From Deseret News archives:
Playing the market: Seventh-graders vie with college students to pick the best stocks
The students went head-to-head Friday for a six-week contest to determine who can pick a better stock portfolio, and the winners will get pizza from the opposing team.
"None of us are financial gurus, but we all know there are a few stocks that are always good," said John Cook, an economics major and captain of Westminster's team. "This is a great way to get them excited about the financial world, which is really going to be the focus in their future."
Eight honors students at Westminster will try to best 19 seventh-graders who have elected to take a six-week personal finance class at Rowland Hall. Stephen Bennhoff, principal at the middle school and professor of the class, said it gives the students a practical approach to how to handle money. Nearly 75 percent of the private school's enrolled students end up taking Bennhoff's course.

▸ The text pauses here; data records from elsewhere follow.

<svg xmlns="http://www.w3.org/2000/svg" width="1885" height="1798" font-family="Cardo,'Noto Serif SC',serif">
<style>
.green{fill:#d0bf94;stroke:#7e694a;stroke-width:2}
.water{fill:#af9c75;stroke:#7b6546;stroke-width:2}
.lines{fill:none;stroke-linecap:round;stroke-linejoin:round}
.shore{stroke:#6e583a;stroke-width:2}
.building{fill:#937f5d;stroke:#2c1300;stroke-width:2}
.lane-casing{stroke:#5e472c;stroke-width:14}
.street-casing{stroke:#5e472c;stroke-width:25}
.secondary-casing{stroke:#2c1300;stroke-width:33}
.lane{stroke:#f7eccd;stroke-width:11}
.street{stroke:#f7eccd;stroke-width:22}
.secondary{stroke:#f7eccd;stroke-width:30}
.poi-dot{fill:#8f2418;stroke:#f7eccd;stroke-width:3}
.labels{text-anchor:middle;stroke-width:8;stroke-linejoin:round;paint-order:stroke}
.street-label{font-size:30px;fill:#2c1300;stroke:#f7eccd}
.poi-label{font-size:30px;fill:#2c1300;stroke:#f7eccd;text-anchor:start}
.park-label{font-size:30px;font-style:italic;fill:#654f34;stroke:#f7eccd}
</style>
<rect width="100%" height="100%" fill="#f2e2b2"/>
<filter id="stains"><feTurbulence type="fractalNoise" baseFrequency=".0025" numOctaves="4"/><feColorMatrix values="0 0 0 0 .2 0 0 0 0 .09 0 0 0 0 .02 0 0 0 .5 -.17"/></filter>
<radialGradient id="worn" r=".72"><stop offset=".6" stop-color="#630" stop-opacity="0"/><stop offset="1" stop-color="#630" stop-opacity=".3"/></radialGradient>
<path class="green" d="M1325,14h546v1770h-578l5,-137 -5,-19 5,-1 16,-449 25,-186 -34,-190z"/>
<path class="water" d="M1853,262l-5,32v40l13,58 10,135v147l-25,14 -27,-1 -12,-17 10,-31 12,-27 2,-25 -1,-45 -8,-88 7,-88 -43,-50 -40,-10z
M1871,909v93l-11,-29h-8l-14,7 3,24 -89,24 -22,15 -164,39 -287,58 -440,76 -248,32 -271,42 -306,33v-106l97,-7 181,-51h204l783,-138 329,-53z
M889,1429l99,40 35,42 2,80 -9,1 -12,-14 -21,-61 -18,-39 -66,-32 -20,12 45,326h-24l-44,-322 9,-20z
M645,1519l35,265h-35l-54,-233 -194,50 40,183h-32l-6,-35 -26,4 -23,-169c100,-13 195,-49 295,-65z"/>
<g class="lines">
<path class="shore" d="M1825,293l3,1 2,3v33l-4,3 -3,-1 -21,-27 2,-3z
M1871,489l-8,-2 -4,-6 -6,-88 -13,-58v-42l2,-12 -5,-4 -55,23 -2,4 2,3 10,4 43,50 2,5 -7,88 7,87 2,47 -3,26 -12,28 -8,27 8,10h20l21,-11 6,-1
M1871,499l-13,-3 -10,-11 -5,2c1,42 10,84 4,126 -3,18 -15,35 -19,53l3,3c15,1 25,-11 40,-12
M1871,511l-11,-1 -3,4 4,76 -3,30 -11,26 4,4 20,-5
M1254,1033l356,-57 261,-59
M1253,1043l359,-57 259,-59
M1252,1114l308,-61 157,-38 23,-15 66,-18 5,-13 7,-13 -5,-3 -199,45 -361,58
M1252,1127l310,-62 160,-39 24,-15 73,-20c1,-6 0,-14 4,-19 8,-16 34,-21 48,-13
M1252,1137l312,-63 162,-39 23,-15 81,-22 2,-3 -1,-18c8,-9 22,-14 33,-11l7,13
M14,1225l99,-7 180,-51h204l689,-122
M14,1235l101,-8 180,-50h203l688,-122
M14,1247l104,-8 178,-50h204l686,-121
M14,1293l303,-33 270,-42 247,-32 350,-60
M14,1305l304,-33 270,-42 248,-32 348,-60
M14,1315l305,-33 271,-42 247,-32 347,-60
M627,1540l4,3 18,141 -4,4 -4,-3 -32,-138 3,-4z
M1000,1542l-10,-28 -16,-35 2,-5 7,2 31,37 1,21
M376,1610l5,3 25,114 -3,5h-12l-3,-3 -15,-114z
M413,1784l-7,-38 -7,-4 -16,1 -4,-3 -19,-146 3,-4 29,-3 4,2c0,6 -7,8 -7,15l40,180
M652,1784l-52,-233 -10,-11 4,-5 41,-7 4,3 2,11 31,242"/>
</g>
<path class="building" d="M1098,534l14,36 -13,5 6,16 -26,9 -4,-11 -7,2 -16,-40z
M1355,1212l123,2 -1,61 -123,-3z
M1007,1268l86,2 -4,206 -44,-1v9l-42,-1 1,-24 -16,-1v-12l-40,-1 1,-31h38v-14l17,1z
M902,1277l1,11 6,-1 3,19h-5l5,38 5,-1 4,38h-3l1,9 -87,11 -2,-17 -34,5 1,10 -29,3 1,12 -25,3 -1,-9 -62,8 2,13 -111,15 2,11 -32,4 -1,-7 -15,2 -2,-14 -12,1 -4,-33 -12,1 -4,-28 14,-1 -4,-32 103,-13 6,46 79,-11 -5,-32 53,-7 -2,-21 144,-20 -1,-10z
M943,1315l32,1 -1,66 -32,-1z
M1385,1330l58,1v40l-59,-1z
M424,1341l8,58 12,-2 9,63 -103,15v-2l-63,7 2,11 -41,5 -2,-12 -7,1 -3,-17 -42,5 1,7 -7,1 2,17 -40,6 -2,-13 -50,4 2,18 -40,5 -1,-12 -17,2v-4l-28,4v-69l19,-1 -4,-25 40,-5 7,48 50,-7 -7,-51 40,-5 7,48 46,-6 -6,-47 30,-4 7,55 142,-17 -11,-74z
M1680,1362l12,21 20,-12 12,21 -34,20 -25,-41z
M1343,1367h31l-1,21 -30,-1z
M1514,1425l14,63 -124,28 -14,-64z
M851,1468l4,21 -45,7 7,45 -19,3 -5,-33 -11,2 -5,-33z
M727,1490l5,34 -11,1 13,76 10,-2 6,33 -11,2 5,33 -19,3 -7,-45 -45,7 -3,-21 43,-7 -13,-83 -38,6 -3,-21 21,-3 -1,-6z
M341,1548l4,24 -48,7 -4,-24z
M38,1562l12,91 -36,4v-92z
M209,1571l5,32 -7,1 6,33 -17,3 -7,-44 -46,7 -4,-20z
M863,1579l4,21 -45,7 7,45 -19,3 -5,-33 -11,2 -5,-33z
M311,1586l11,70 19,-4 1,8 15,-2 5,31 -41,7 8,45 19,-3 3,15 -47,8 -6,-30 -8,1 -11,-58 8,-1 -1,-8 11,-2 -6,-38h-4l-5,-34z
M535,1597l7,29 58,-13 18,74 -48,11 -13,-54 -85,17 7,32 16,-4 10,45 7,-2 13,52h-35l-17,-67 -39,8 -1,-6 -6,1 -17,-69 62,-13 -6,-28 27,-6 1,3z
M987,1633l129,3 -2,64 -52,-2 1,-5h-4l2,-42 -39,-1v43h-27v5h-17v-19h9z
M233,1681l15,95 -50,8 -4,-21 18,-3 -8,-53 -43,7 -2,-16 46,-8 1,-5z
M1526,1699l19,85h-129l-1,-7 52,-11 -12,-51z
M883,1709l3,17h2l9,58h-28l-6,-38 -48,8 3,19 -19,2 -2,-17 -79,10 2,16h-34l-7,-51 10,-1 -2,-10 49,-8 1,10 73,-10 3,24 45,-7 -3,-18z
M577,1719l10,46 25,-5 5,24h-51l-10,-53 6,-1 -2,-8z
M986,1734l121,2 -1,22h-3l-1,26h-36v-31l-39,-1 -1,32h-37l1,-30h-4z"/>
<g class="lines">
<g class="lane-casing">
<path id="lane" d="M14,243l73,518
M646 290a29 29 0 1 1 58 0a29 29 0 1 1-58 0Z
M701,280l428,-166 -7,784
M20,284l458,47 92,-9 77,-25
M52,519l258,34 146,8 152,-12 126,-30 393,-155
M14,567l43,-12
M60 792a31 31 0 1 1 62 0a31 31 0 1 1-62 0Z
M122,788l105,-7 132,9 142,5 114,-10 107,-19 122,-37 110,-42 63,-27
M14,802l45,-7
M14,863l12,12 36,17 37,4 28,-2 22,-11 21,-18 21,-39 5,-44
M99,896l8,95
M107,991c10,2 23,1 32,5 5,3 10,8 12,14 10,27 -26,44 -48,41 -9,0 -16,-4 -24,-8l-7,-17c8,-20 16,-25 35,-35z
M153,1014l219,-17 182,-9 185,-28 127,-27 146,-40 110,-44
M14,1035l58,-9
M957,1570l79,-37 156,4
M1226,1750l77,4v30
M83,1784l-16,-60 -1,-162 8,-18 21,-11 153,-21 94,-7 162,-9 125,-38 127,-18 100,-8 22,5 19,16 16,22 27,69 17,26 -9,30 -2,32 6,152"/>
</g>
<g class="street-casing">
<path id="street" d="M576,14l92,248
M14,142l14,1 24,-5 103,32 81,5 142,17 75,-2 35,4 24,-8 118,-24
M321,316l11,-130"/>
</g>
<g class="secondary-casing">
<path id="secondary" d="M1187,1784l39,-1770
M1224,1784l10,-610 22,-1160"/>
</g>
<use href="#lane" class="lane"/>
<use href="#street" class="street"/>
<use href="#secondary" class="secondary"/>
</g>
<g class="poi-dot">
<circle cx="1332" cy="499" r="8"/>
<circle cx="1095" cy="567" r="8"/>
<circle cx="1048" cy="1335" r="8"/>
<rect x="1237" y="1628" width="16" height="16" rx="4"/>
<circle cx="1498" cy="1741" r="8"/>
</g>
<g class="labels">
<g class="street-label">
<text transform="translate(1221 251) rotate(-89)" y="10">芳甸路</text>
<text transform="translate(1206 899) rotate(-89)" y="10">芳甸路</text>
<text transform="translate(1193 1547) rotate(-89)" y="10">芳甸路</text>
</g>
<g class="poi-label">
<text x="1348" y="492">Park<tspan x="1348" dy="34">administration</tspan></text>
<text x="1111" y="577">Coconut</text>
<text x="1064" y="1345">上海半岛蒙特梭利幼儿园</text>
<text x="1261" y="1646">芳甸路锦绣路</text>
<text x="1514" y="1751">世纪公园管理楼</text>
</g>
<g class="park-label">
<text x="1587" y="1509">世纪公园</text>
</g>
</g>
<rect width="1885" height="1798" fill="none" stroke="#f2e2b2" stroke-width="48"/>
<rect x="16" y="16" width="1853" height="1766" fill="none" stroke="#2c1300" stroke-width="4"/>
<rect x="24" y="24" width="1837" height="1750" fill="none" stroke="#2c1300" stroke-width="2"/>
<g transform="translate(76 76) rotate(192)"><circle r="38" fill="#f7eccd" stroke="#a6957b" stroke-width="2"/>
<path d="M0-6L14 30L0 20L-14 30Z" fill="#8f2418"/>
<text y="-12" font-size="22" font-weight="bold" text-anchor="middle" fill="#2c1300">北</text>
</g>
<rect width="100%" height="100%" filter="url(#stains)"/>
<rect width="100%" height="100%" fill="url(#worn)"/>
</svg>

"We learn how money works in their world," Bennhoff said. The course involves information about checking, credit and debit accounts, as well as interest and investment options. He said the contest experience will allow his students to see how volatile the market can be, giving them practical experience.
"We're hoping for that real underdog story," Bennhoff said.
The middle-schoolers split into seven teams, all named after famous investors, and each chose two to three stocks to invest in. They will collectively compete against the college students, who picked about a dozen stocks of their own in which to invest their $1 million.
"Because it's Christmas, we picked stocks we believe that people will be buying into this time of year," Cook said.
Names like Costco, Best Buy, Anheuser Busch and other retailers and airlines showed up in the college students' portfolio. The seventh-graders took a different approach, choosing energy and oil companies, winter-clothing retailers and several lesser-known companies in which to place their trust.
Meghan Henderson, one of the seventh-graders, said the class has been watching several stock prices throughout the week in order to help make their guesses. Her team picked up Chevron and Goldman Sachs, hoping that the holiday rush in the economy would increase the seventh-graders' chances of winning.
Ryan Hessenthaler, assistant professor of finance at Westminster and a former stock trader, was on hand to officiate the contest and to show students how to use Investopedia, a simulated online trading program, but he was tight-lipped about offering trading advice.
"They'll all come out of this with a better understanding of what a stock is and if they should invest in them, as well as how to do it," he said. "They'll see how the markets work and learn the risks associated."
He was impressed with the diversity of the portfolios and said it could be "anyone's game."
"In a short six- or seven-week time period, it's really a coin toss," Hessenthaler said.